Opera made a big stink a few months ago when it was announced it was ditching its own Presto Web rendering engine in favor of Webkit. After Google announced it was ditching Webkit in favor of its own forked version called Blink, Opera followed suit saying it would be using Blink as well. Now the Blink-powered Opera is finally here.
Opera Software announced today that it has launched what it’s calling Opera Next. You can think of it as a beta release, but this is the version of Opera that everybody’s been talking about. It’s a completely redesigned Opera that’s faster and more feature rich.
Finally available on desktop, Opera Next comes with a number of new or rethought features. For instance, the shortcuts start page has been transformed into what Opera calls “Speed Dial:”
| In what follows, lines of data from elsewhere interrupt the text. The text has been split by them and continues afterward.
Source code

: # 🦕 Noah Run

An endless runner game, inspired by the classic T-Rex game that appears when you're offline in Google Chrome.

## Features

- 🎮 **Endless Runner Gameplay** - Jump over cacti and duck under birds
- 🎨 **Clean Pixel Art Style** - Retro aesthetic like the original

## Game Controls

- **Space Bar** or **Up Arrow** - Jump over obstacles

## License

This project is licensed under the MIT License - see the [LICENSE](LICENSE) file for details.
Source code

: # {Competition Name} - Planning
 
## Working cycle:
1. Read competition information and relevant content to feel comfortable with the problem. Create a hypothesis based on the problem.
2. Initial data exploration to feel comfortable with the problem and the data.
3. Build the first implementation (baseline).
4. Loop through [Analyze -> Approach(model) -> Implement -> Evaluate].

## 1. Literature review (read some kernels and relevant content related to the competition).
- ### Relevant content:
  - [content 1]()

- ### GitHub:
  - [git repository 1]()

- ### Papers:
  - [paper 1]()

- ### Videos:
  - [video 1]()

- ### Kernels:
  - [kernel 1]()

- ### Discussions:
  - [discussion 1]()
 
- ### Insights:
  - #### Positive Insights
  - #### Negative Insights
Speed Dial shortcuts can now be gathered in folders and easily filtered. Drag and drop one Speed Dial entry on top of another to create a folder, or use the new Speed Dial search field to experience the power of visual Speed Dial entries combined with the flexibility and organization of a classic bookmark folder.
Another two new features are called Discover and Stash. With Discover, think of it as a smart RSS feed built right into the browser. It will collect news articles from your country of origin and feed you the content without having to navigate to any particular Web site.
As for Stash, this feature allows users to easily compare Web sites when shopping online:
Simply hit the heart icon in the address bar to collect the websites you want to compare easily while shopping, or to keep your travel research on hotels, sights and flights at your fingertips. Scan your Stash by resizable page preview, or search what you’ve saved, with keywords.
On top of all the new features, Opera’s UI has been completely redesigned from the grou up to look “modern and sleek.”
Of course, the biggest change is the move to the Webkit/Blink Web rendering engine:
With the Chromium engine, users get a standards-compliant and high-performance browser. Opera’s Off-Road mode, previously called Opera Turbo, now supports SPDY protocol and enables loading webpages faster, even in the toughest of network conditions.
The new Chromium-powered Opera is available for both desktop and mobile. You can grab Opera 15 for desktop here and Opera 14 for Android here. It may be hard to let Presto go, but a faster, standard-compliant Opera can only be a good thing, right?